Zwischen Montagestation und Austaktband befindet sich die Kamera für die vollautomatische 100-Prozent-Qualitätskontrolle. (Foto: Wittmann)
Damit alle Komponenten in der Produktionszelle – das heißt die Spritzgießmaschine, die zwei Roboter, das Montagesystem und die Bildverarbeitung –, die alle von unterschiedlichen Herstellern kommen und alle eine eigene Steuerung haben, miteinander kommunizieren, sind sie über Profinet vernetzt. Der für die Echtzeitkommunikation ausgelegte Industrial-Ethernet-Standard stellt einen reibungslosen Prozessablauf sicher und vereinfacht den Produktionsanlauf nach dem Rüsten. Bevor die zentrale Steuerungseinheit an der Automatisierungszelle den Produktionsprozess startet, prüft sie, ob an der Spritzgießmaschine und am Linearroboter das richtige Programm eingestellt ist. Außerdem ermöglicht die Vernetzung die schnelle Fernwartung im Störungsfall. Die Experten von Maier können sich von extern auf die Zelle aufschalten, die Steuerung aller Einzelkomponenten kontrollieren und auf die Kamerabilder aus der Qualitätssicherung zugreifen. „Wittmann ist der ideale Integrationspartner“, sagt D’Amato. „So viel Flexibilität und Offenheit bieten nicht alle Roboter.“
Einfache Bedienung ist das A und O
Wittmann war im Hause Reinert schon lange vor dem Steuerungskastenprojekt bestens bekannt. Im Werk Bissingen sind zahlreiche weitere Wittmann-Roboter im Einsatz, und auch in den anderen beiden Werken von Reinert in Tschechien und Rumänien wird mit Produkten von Wittmann gearbeitet. „Unsere Produktionsmitarbeiterinnen und Mitarbeiter sind superfit und vertraut mit der Programmierung und Bedienung der Wittmann-Roboter“, sagt Klement. „Das liegt vor allem an der einfachen Bedienbarkeit und der Kontinuität in der Bedienlogik über viele Robotergenerationen hinweg.“
Zu Projektbeginn war kurzzeitig ein Knickarmroboter für die Einlege-, Entnahme-, Montage- und Prüfaufgaben im Gespräch. Doch Reinert hat sich bewusst gegen diesen Vorschlag entschieden. „Ich sage immer, es soll so einfach wie möglich sein“, so Jürgen Hahn. „Das minimiert das Fehlerrisiko, und unsere Maschinenbediener sind mit viel Motivation bei der Sache.“ Außerdem weiß der Geschäftsführer um die weiteren Vorteile von Wittmann: „Die Roboter sind robust und langlebig, und wir bekommen einen tollen Service.“
Auf Wachstum ausgelegt

Schöpfen gemeinsam alle Effizienzpotenziale aus (v. l.): Alen Cevra von Maier, Andreas Schramm von Wittmann Battenfeld Deutschland, Anlagenbediener Robil Gün, Christoph Klement und Jürgen Hahn von Reinert sowie Fabio D’Amato von Maier. (Foto: Wittmann)
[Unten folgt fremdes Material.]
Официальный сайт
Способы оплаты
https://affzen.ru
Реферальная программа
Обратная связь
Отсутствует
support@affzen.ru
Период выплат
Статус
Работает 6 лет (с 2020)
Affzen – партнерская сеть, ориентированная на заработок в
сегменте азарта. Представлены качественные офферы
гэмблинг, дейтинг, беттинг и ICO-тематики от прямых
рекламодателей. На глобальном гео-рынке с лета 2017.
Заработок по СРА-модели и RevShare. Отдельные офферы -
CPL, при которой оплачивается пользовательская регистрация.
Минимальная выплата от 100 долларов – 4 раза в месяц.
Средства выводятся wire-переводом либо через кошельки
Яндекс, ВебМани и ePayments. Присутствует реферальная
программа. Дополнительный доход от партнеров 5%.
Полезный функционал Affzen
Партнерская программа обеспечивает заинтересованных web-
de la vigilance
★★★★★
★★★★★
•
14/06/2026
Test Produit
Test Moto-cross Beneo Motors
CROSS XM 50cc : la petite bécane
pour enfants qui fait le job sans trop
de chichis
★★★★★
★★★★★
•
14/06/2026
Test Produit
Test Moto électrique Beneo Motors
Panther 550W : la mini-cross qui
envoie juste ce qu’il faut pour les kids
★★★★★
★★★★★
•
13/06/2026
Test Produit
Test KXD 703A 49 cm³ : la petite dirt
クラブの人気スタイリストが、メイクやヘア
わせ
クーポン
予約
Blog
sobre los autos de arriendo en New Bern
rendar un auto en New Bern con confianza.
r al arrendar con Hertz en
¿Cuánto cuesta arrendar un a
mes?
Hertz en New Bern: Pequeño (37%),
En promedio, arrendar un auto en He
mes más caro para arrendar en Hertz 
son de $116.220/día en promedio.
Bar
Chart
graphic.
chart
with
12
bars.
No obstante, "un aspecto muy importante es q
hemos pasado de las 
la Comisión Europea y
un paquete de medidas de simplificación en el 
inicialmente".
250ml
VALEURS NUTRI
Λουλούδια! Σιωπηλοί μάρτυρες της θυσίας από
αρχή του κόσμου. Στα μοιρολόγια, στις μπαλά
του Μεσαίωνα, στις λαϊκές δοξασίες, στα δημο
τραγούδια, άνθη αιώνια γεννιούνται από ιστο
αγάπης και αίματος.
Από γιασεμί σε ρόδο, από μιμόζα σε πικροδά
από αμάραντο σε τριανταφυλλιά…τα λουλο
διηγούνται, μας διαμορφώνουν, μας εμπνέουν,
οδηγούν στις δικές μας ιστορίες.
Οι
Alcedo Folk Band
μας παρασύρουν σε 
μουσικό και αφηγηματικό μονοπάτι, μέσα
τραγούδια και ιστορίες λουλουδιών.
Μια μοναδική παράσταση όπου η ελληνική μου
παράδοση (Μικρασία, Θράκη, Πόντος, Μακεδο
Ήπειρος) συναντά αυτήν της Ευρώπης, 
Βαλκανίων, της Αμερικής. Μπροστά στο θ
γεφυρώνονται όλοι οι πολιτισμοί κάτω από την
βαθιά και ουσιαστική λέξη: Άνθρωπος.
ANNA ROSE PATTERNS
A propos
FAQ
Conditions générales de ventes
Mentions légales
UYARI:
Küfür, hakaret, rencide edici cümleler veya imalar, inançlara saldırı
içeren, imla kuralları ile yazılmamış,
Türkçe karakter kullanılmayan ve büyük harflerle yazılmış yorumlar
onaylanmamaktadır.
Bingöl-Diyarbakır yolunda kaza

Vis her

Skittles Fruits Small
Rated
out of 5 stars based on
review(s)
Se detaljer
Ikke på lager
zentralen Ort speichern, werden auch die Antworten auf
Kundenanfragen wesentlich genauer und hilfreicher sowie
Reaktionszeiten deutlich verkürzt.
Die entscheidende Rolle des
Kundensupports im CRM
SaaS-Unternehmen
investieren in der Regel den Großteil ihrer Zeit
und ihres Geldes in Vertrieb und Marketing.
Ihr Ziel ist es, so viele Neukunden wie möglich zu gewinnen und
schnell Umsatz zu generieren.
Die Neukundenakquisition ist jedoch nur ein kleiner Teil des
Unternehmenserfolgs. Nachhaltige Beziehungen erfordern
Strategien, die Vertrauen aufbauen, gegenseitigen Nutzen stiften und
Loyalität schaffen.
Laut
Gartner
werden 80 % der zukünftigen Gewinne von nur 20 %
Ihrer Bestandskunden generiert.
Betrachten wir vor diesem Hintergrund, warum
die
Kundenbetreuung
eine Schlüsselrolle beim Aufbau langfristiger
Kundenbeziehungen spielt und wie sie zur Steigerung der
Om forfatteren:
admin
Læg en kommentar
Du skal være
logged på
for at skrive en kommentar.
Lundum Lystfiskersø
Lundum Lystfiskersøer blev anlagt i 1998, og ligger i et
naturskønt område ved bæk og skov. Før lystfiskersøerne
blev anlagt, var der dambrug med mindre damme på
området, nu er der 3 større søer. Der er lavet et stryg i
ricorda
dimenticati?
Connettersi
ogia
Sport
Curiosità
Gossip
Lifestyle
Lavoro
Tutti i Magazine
In enger Teamarbeit haben Reinert, Maier und Wittmann die Automatisierung des Gesamtprozesses auf maximale Effizienz und Flexibilität getrimmt. Programmierer und Softwareexperten von Wittmann waren mit an Bord. „Wenn es etwas umzuprogrammieren gab, genügte ein Anruf und sofort ging es weiter“, so D’Amato.
Ausgelegt ist die Produktionszelle auf die Produktion von bis zu 400.000 Baugruppen pro Jahr. In der Vorserie werden zunächst 50.000 Sicherungskästen für die landwirtschaftlichen Nutzfahrzeuge hergestellt. Wie schnell die Stückzahlen steigen werden, ist nicht absehbar. Zunächst soll die Produktionszelle mit anderen, ähnlich anspruchsvollen Bauteilen ausgelastet werden. „Das Grundkonzept der Produktionszelle hält uns alle Möglichkeiten offen“, sagt Christoph Klement. Sobald es mit den Sicherungskästen richtig losgeht, lassen sich die manuell zu bestückenden Trays sehr einfach durch Rütteltöpfe, Bunker und Vereinzeler ersetzen. Dann kann die Anlage bis zu acht Stunden am Stück autonom produzieren.